Les questions et problèmes qui surgissent de la globalisation sont certes éloignés des questions et problèmes qui font plus directement l’objet de discussions et d’examens dans le cadre de cette rencontre. Je les soulève parce qu’ils constituent un exemple à la fois extrême et dramatique de la manière dont les individus vivant dans une démocratie s’attendent d’y participer, eux qui exigent d’avoir leur mot à dire dans l’élaboration et l’application des règles qui régissent nos sociétés, que ce soit à l’échelle planétaire ou dans leur quartier. L’impression de n’être qu’un numéro dans un monde hautement impersonnel et bureaucratisé est une impression aliénante. À sa manière, modeste mais bien réelle, l’Institution d’ombudsman remet les citoyens en contact direct avec l’impersonnelle machine étatique qui dicte dans une large part les modes de vie sociaux. Le lien qu’il établit entre l’État et les citoyens est primordial. Même pour ceux qui ne sentiront jamais le besoin de recourir aux services de l’Ombudsman pour qu’il corrige un préjudice dont ils estiment avoir été victimes, le simple fait qu’il existe un recours pour les individus est en soi un symbole révélateur qui humanise une machine étatique inaccessible au commun des mortels autrement que par des barricades électroniques que l’on franchit en appuyant sur des touches qui produisent des réponses préenregistrées à d’hypothétiques et impertinentes questions.

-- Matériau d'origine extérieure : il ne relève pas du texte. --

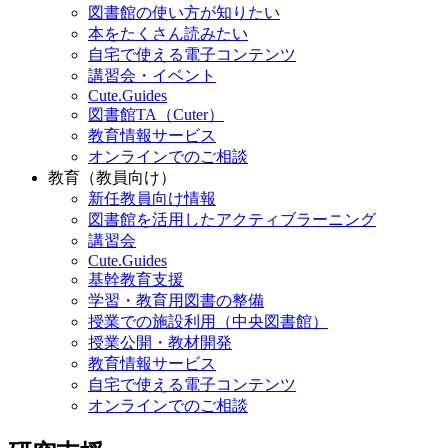
図書館の使い方が知りたい
本をたくさん読みたい
自宅で使える電子コンテンツ
講習会・イベント
Cute.Guides
図書館TA（Cuter）
教育情報サービス
オンラインでのご相談
教育（教員向け）
新任教員向け情報
図書館を活用したアクティブラーニング
講習会
Cute.Guides
基幹教育支援
学習・教育用図書の整備
授業での施設利用（中央図書館）
授業公開・教材開発
教育情報サービス
自宅で使える電子コンテンツ
オンラインでのご相談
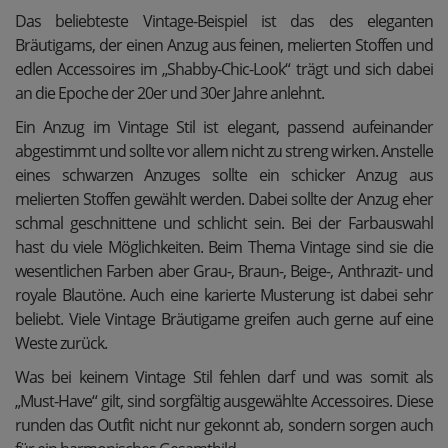
Das beliebteste Vintage-Beispiel ist das des eleganten
Bräutigams, der einen Anzug aus feinen, melierten Stoffen und
edlen Accessoires im „Shabby-Chic-Look“ trägt und sich dabei
an die Epoche der 20er und 30er Jahre anlehnt.
Ein Anzug im Vintage Stil ist elegant, passend aufeinander
abgestimmt und sollte vor allem nicht zu streng wirken. Anstelle
eines schwarzen Anzuges sollte ein schicker Anzug aus
melierten Stoffen gewählt werden. Dabei sollte der Anzug eher
schmal geschnittene und schlicht sein. Bei der Farbauswahl
hast du viele Möglichkeiten. Beim Thema Vintage sind sie die
wesentlichen Farben aber Grau-, Braun-, Beige-, Anthrazit- und
royale Blautöne. Auch eine karierte Musterung ist dabei sehr
beliebt. Viele Vintage Bräutigame greifen auch gerne auf eine
Weste zurück.
Was bei keinem Vintage Stil fehlen darf und was somit als
„Must-Have“ gilt, sind sorgfältig ausgewählte Accessoires. Diese
runden das Outfit nicht nur gekonnt ab, sondern sorgen auch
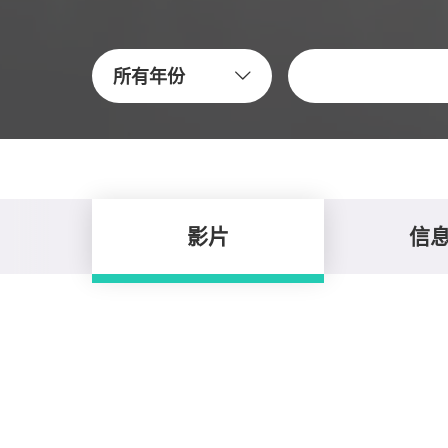
關鍵字
所有年份
影片
信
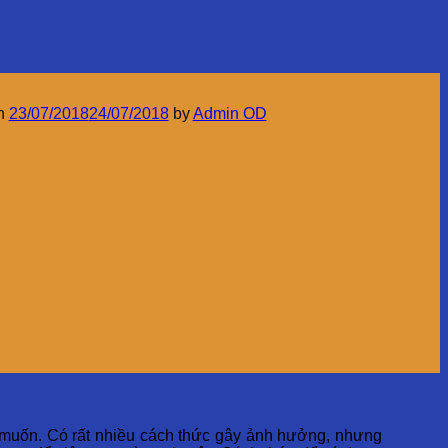
on
23/07/2018
24/07/2018
by
Admin OD
h muốn. Có rất nhiều cách thức gây ảnh hưởng, nhưng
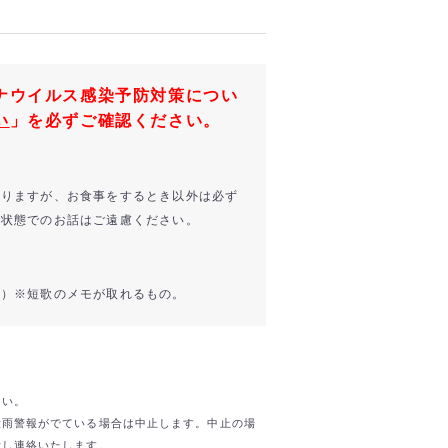
ナウイルス感染予防対策につい
い
」を必ずご確認ください。
ありますが、お食事をするとき以外は必ず
た状態でのお話はご遠慮ください。
能）※短歌のメモが取れるもの。
。
さい。
大雨警報がでている場合は中止します。中止の場
断し連絡いたします。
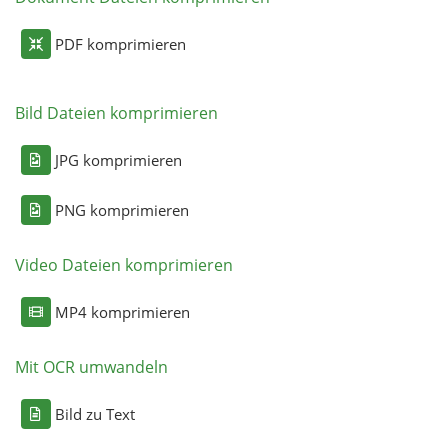
PDF komprimieren
Bild Dateien komprimieren
JPG komprimieren
PNG komprimieren
Video Dateien komprimieren
MP4 komprimieren
Mit OCR umwandeln
Bild zu Text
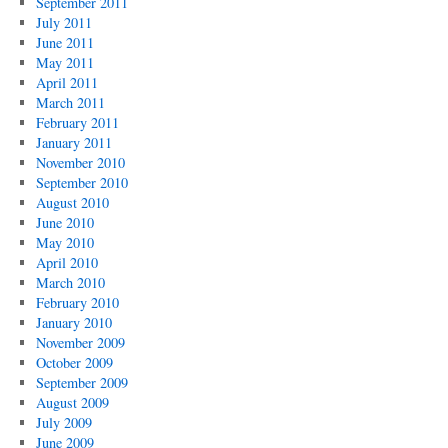
September 2011
July 2011
June 2011
May 2011
April 2011
March 2011
February 2011
January 2011
November 2010
September 2010
August 2010
June 2010
May 2010
April 2010
March 2010
February 2010
January 2010
November 2009
October 2009
September 2009
August 2009
July 2009
June 2009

Il est peut-être possible de faire la somme des points forts et des pièges de l’Institution d’ombudsman en réunissant la propriété et le pouvoir – la propriété du pouvoir et le pouvoir de la propriété. L’un de ses points forts est qu’en pratique elle appartient aux citoyens, et par conséquent elle jouit de leur confiance. Parce qu’il agit au nom des gens et à leur propre instigation, ceux-ci maîtrisent à la fois la forme et le contenu des entreprises de l’Ombudsman. Ce sont leurs propres intérêts, selon leur propre perspective, qui est en jeu. Toutefois, le pouvoir qui découle directement de ce sentiment de propriété n’est ni institutionnalisé ni constitutionnalisé. Il doit être dérivé du soutien public et non de moyens exécutoires. Sa force vient de la vox populi, ce qui signifie qu’il doit constamment être renforcé et ravivé par l’usage duquel il provient. C’est dans sa capacité d’exercer des pressions publiques dans le cadre de ses fonctions que l’Institution d’ombudsman voit sa force se raffermir ou s’émousser : en d’autres termes, ça passe ou ça casse. C’est la manière dont son pouvoir est exercé qui déterminera avec le temps sa légitimité. Un gouvernement jugé incompétent peut être renversé. Une administration incompétente, voire corrompue, peut provoquer sa propre destitution, mais cela ne supprime pas la structure constitutionnelle de l’État. Il en va tout autrement avec l’Institution d’ombudsman. Une utilisation non judicieuse de son pouvoir pendant une période prolongée peut provoquer sa disparition.

L’ultime source du pouvoir est celui, pur, de l’État, avec ses tribunaux et ses mécanismes d’exécution de la loi. Le gouvernement adopte la loi, la Cour suprême l’interprète ; c’est cette loi interprétée qui sera appliquée, par la force si nécessaire. Ce schéma ne correspond pas à la réalité de l’Ombudsman. Faisons un saut dans le passé et rappelons-nous la visite du pape en Europe de l’Est dans les années 80. Les plus optimistes à l’Ouest se réjouissaient de l’effet de démocratisation que ce geste aurait sur les sociétés non démocratiques de l’Est. Les plus cyniques, eux, adoptèrent une attitude fort différente, incarnée dans cette désormais fameuse question : « Quel est le réel pouvoir du Souverain Pontife? » La force de l’Ombudsman est précisément qu’il n’a pas de pouvoir coercitif. Par conséquent, il ne représente pas une menace directe pour l’État. Toutefois, l’un des pièges dans lequel il risque à tout moment de tomber est justement la présence imminente de forces qui tendraient à le fragmenter, un piège contre lequel il peut lutter, mais qu’il ne pourra jamais vaincre.